Não tenho palavras para Herrmann. Nunca há palavras para Herrmann essa que é a verdade. A cena na escola apenas fortaleceu sua atitude inicial com Greg e que foi motivo de chacota. Além disso, serviu de apoio para refletir sobre uma profissão que tem que salvar as pessoas e fim.

 

A resolução da isca Greg me roubou lágrimas. Foi de se admirar que inseriram sutilmente tal erva daninha que se esticou invisivelmente pela trama. Nossa, a espera por uma tragédia serviu de combustível para uma explosão emocional. Uma boa jogada para omitir uma ação lindíssima.

 

Concluindo

 

Resenha Chicago Fire - Greg

 

A sensação de personagens esparsos pode ganhar um desconto dessa vez porque Dawsey deu uma freada e os demais precisavam de atenção. Souberam dividir o tema da semana, reforçado com discussões na rotina, na nova “problemática” de Severide e nas atitudes de Herrmann. Soma que rendeu diálogos poderosos e que contribuíram também para sustentar a trama. Engataram um low profile que deu certo pelo foco intimista e emocional que abraçou os membros do Batalhão.

 

Há um fato que continua inalterável nessa temporada de Chicago Fire: a escrita densa e um tanto mais aprofundada. Desde que a S5 começou, tudo que sinto é o empenho em criar histórias que tomam conta da gente. Algo costumeiro lá no início da série. Greg foi uma pincelada sutil que agiu como sombra até engatar uma conclusão belíssima.

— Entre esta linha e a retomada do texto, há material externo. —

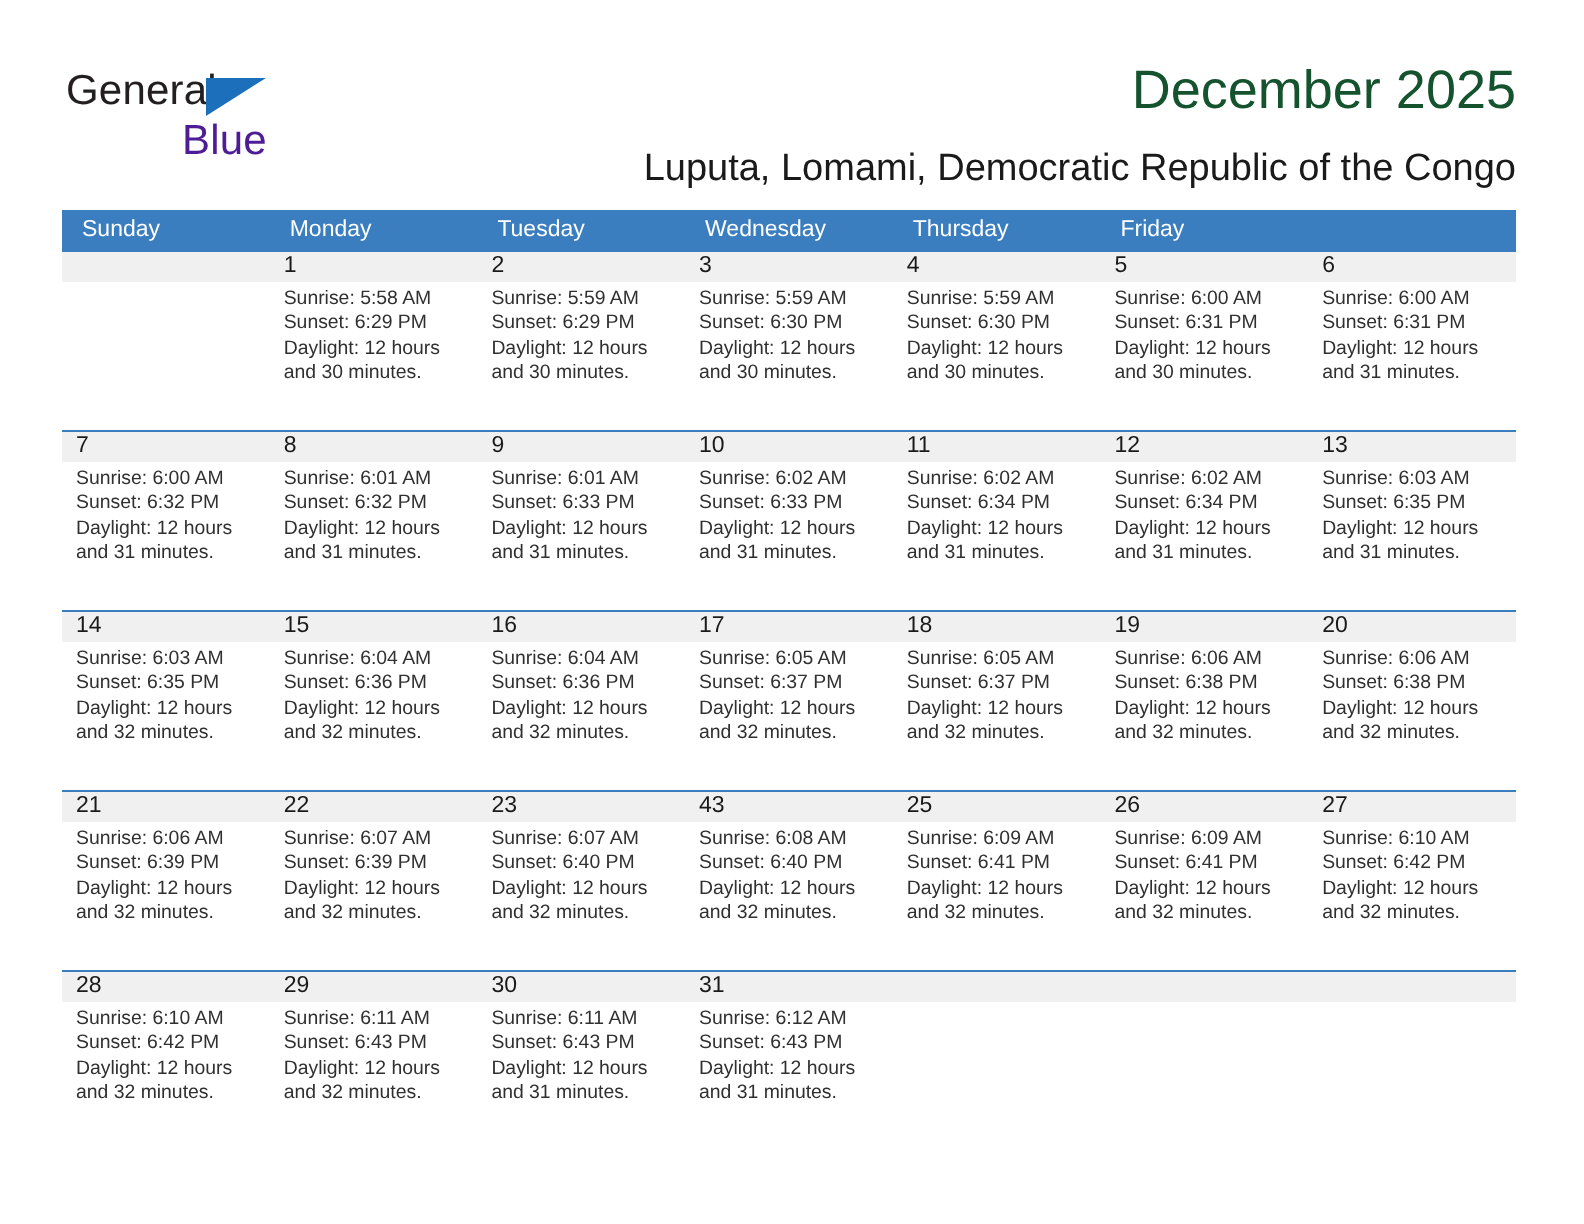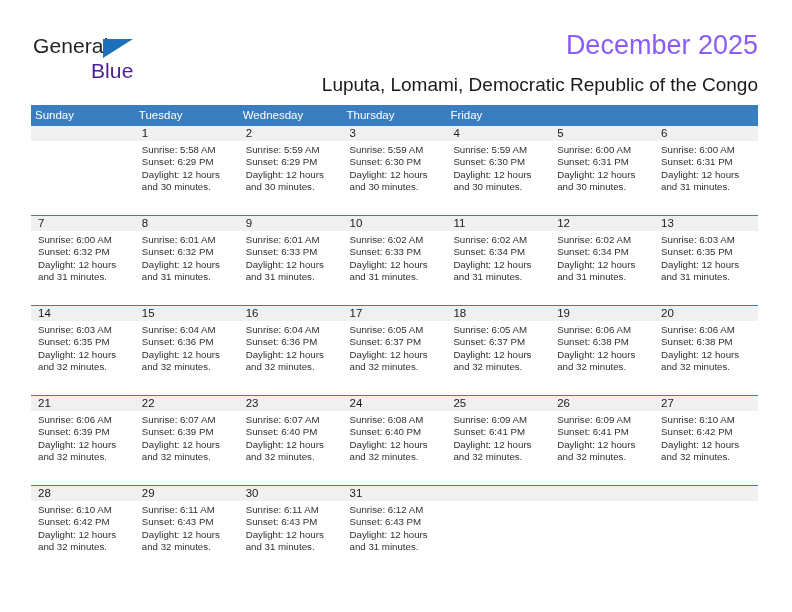"December 2025" .title { color: #8b5cf6 -> #14532d }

O mesmo vale para o arrematar do tema profissão na visita na escola e em Severide no Batalhão em Springfield. Embora exista esse medo do descarrilar da carruagem com mais afinco agora, eis mais uma semana fácil de entrar e difícil de sair.

 

Do amor Dawsey que chega a atingir como se não fosse ficção, agora temos esse grupo de personagens que será repartido por péssimas intenções alheias. É como anunciar que toda a família será dividida enquanto o Titanic afunda. Você treme junto e se preocupa, algo que, definitivamente, não estava rolando nas duas temporadas passadas.

 

Muito lindo, completinho, intenso, estressante, incômodo, mas o novo investimento reacendeu o alerta vermelho. Nada como criar um personagem maligno para preencher espaço até o crossover. Diante de um vácuo deixado por Dawsey, temos um repeteco e, ao menos por enquanto, o cidadão só aparenta ser o tipão mais do mesmo. A trama exigia algo novo e ganhamos algo não tão novo em forma de um agente provocador que fez escola com Pridgen. Fato é que esse antagonista é saída de emergência para cobrir o tempo até o dia 1 de março (e já quero morrer!).

 

No fim, o episódio ensinou que tal carreira nem sempre é boa, como Boden mostrou na companhia de Jim, e nem sempre ruim, como Severide mostrou como se fosse um sonho a ser concretizado. Mas tudo resultou na mesma transformação de carreira. Algo que os roteiristas sempre ameaçam mexer, mexeram. Severide basicamente foi uma indireta que resultou em um choque geral que muito me interessa.